Despite the controversial data in the literature, based mainly on IHC, lung cancer patients are currently enrolled in clinical trials for treatment with monoclonal antibodies against HER2/neu (for review, see Ref. 38).

In this study, we comprehensively investigated a large series of NSCLC with the purpose to document HER2/neu alterations in these carcinomas. Specifically, we have used FISH, real time RT-PCR, and IHC to evaluate gene amplification, gene transcription, and protein expression in NSCLC.

The purpose of the investigation is 2-fold: (a) to document the prevalence of HER2/neu alterations in NSCLC at different molecular levels; and (b) to evaluate the applied techniques for their potential clinical application.
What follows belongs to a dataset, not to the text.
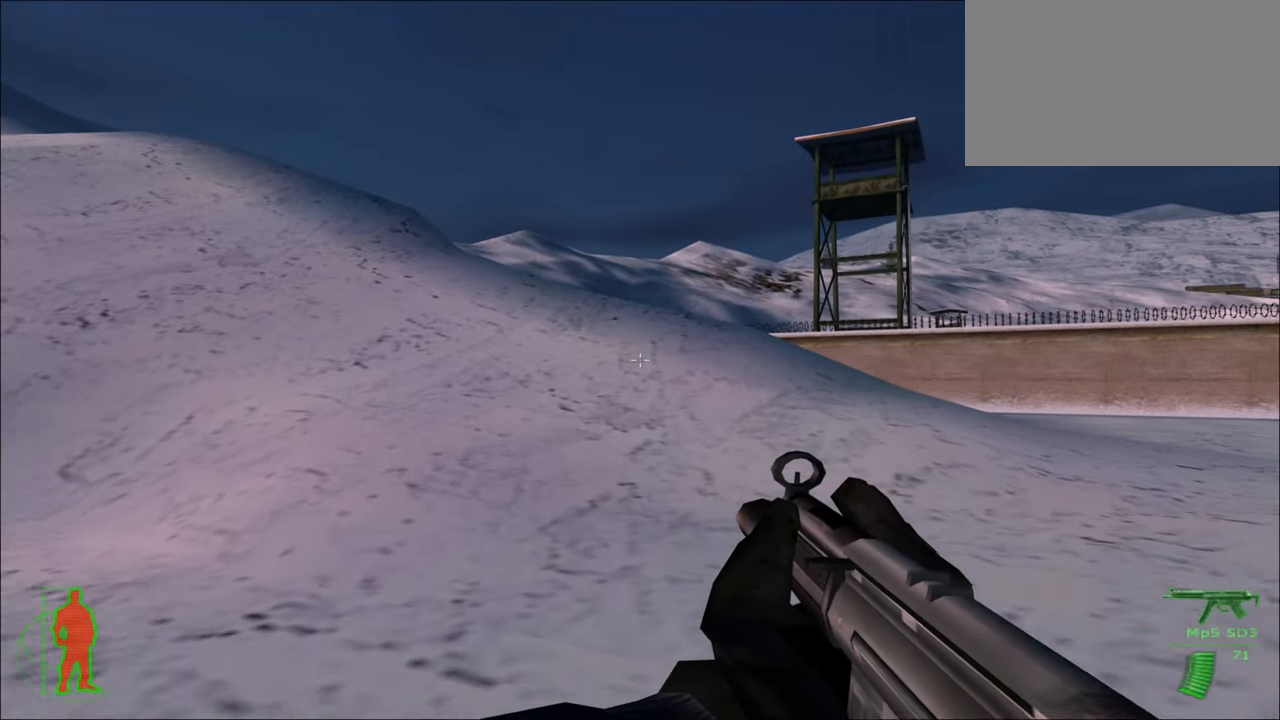
{"keys": ["w"], "mouse": [], "mouse_move": "still", "events": []}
Patients and Tissue Specimens.

The study group comprised all of the patients who underwent surgical resection for NSCLC in 1995 and 1996 at the Department of Surgery, University of Pisa, with available frozen tumor samples; 115 patients were included. Clinical and pathological characteristics of patients are detailed in Table 1. For each case, fresh macroscopically normal tissue samples (taken as far as possible from neoplasia) and specimens representative of the tumor were frozen within 10 min from surgical resection and stored at −80°C; immediately adjacent pieces of tumors were fixed both in Amex and 10% buffered neutral formalin and embedded in paraffin. In all tumor specimens, the amount of neoplastic area was ≥80% of tumor sample, confirmed by histological examination. Similarly, all macroscopically nonneoplastic samples were histologically judged to be benign.
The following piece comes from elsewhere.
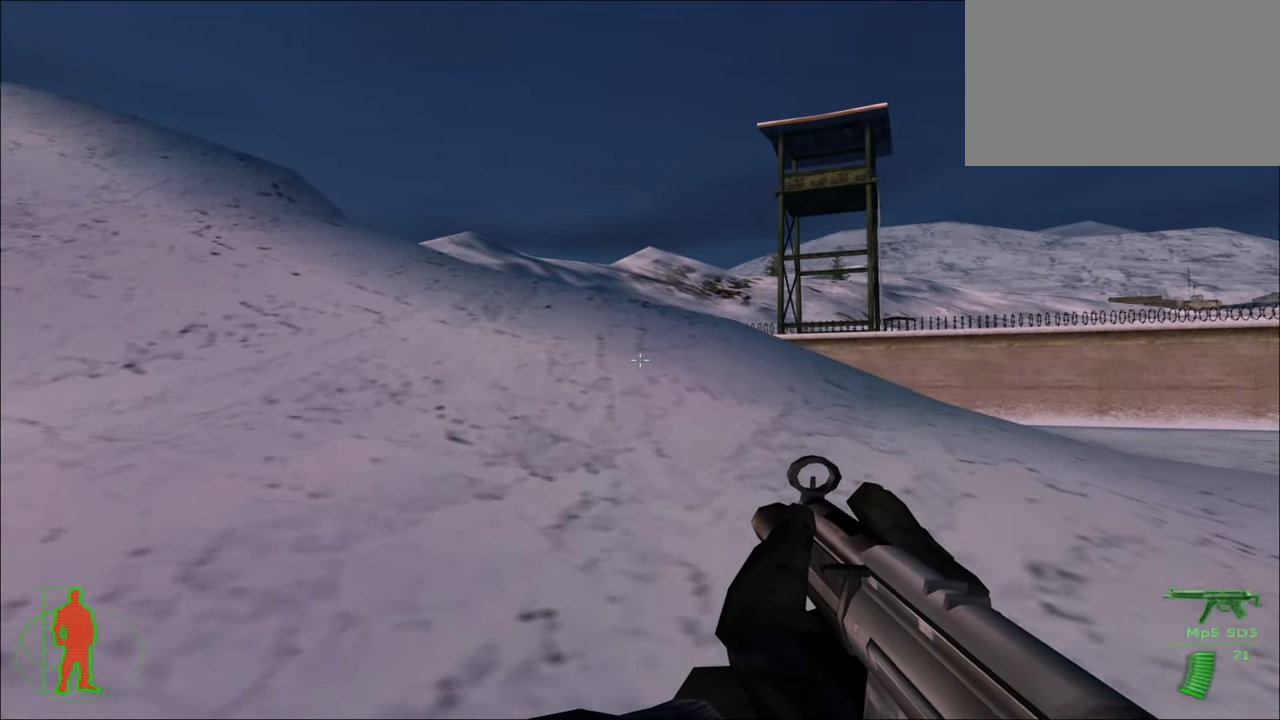
{"keys": ["w"], "mouse": [], "mouse_move": "still", "events": []}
Standard 5-μm tissue sections were cut and stained with H&E and Alcian PAS and examined by light microscopy. Histopathological diagnosis was carried out according to the WHO classification of lung and pleural tumors (1999); pathological stage was determined according to the Tumor-Node-Metastasis staging system (2001).

IHC.

IHC was carried out on 5-μm tissue sections using the standard avidin-biotin-peroxidase complex method with the HER-2/neu DAKO polyclonal antiserum (DAKO, Glostrup, Denmark).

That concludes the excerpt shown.